The Zone of Interest: Tetanggaan sama Neraka Dunia, Horornya Tuh di Kuping

Bayangin, sore-sore di tepi sungai, piknik bareng keluarga, semua tampak damai. Pasangan suami-istri ini punya lima anak, hidupnya adem ayem di pedesaan Polandia pada 1943.
Tapi begitu mereka pulang ke rumah, kamu mulai merasakan ada yang janggal. Rumahnya sih kayak villa gede yang kebunnya luas, ada kolam renang. Warnanya terang, jauh deh dari kesan horor.
Di belakangnya ada tembok beton tinggi dikasih kawat berduri, dan di balik itu ada bangunan gelap yang kelihatan gak ramah sama sekali. Berbanding jauh sama rumah mereka.
Semacam pabrik yang berdengung terus. Tapi dengungan logam yang kadang diselipin teriakan, gonggongan anjing, sama bunyi tembakan.
Baru pelan-pelan ngeh, mereka tinggal sebelahan sama Auschwitz era Nazi. Si bapak adalah Rudolf Höss, komandan kamp yang jadi otak bikin Auschwitz superefisien dalam membunuh.
Sutradara Jonathan Glazer gak pernah ngasih kita lihat kekejaman di dalam kamp. Jauh dari adegan sadis karena korban gak muncul di layar.
Baca juga: 3 Film Oscar yang Ditayangkan Ulang |
Tapi justru itu letak horornya. Serangan-serangan yang datang dari suara-suara yang nyelip ke telinga.
Otak manusia itu, kalau dikasih visual jelas, rasa takutnya malah bisa cepat reda. Tapi kalau cuma dikasih suara samar, otak bakal kerja lembur. Muncul lah imajinasi yang biasanya lebih serem daripada apa pun yang bisa direkam kamera.
Kamu pasti udah pernah denger efek zeigarnik versi horor yang artinya, otak itu gak suka ada misteri yang gak kelar. Kalau kita dengar suara aneh dan gak tahu asalnya, pikiran kita bakal muter-muter nyari jawaban, bahkan setelah adegannya selesai.
Kamu bayangin, malam-malam rebahan di kasur, tiba-tiba mendengar suara samar langkah kaki dan jeritan. Udah kayak alarm yang otomatis bikin tubuh siaga.
Ini bukan cuma teori film The Zone of Interest. Di dunia nyata, suara juga dipakai buat bikin orang tersiksa. Contoh ekstremnya, beberapa tahanan teroris dilaporkan dipaksa mendengar musik keras 24 jam nonstop.

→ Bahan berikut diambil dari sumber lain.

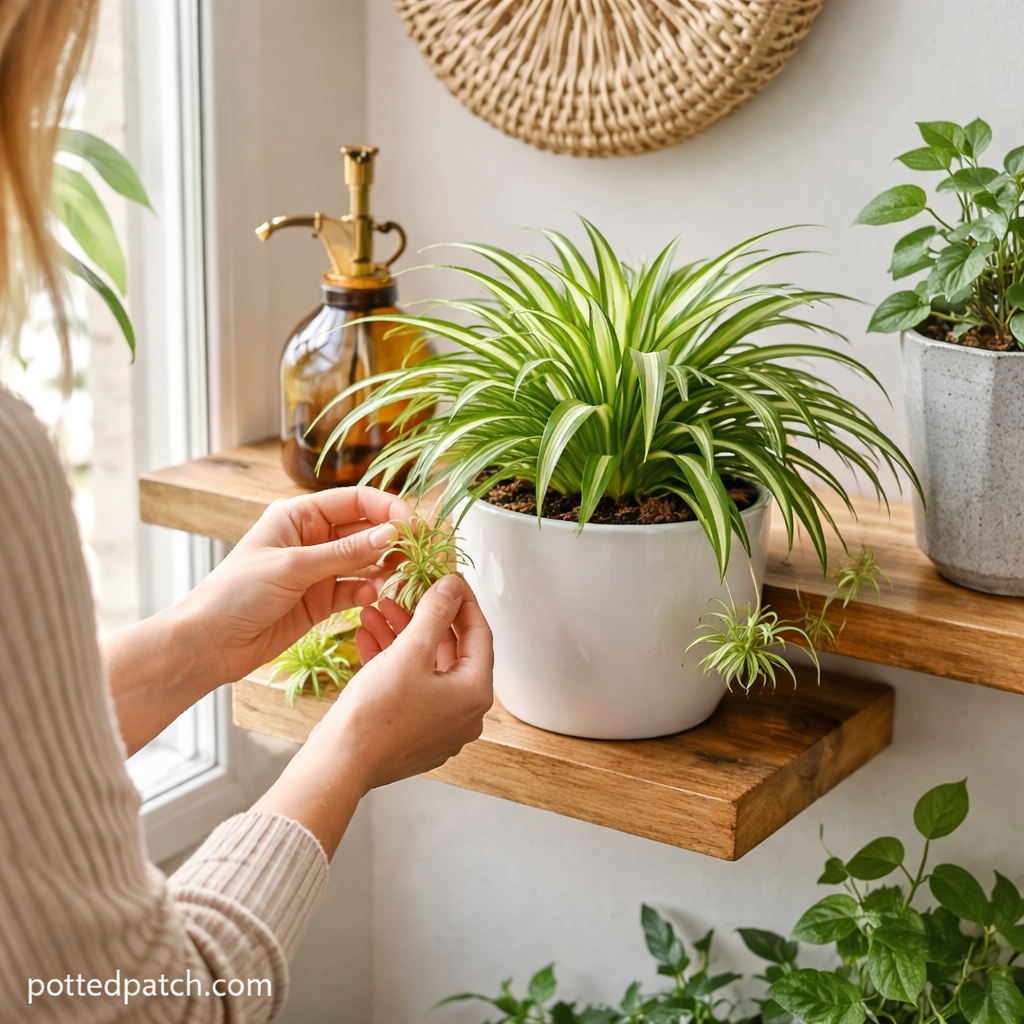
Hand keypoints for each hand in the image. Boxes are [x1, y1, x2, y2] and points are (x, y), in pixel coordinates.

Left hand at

Bukan lagu serem yang dipakai, tapi lagu-lagu ceria, lagu anak-anak atau pop. Tujuannya biar otak mereka gak pernah istirahat, bikin stres numpuk, sampai mentalnya drop.
Suara itu kayak gak ngasih ruang buat bernapas. Seolah kamu diajak bertetangga dengan neraka dunia yang tiap malam menghasilkan cahaya oranye dari krematorium diiringi jeritan samar.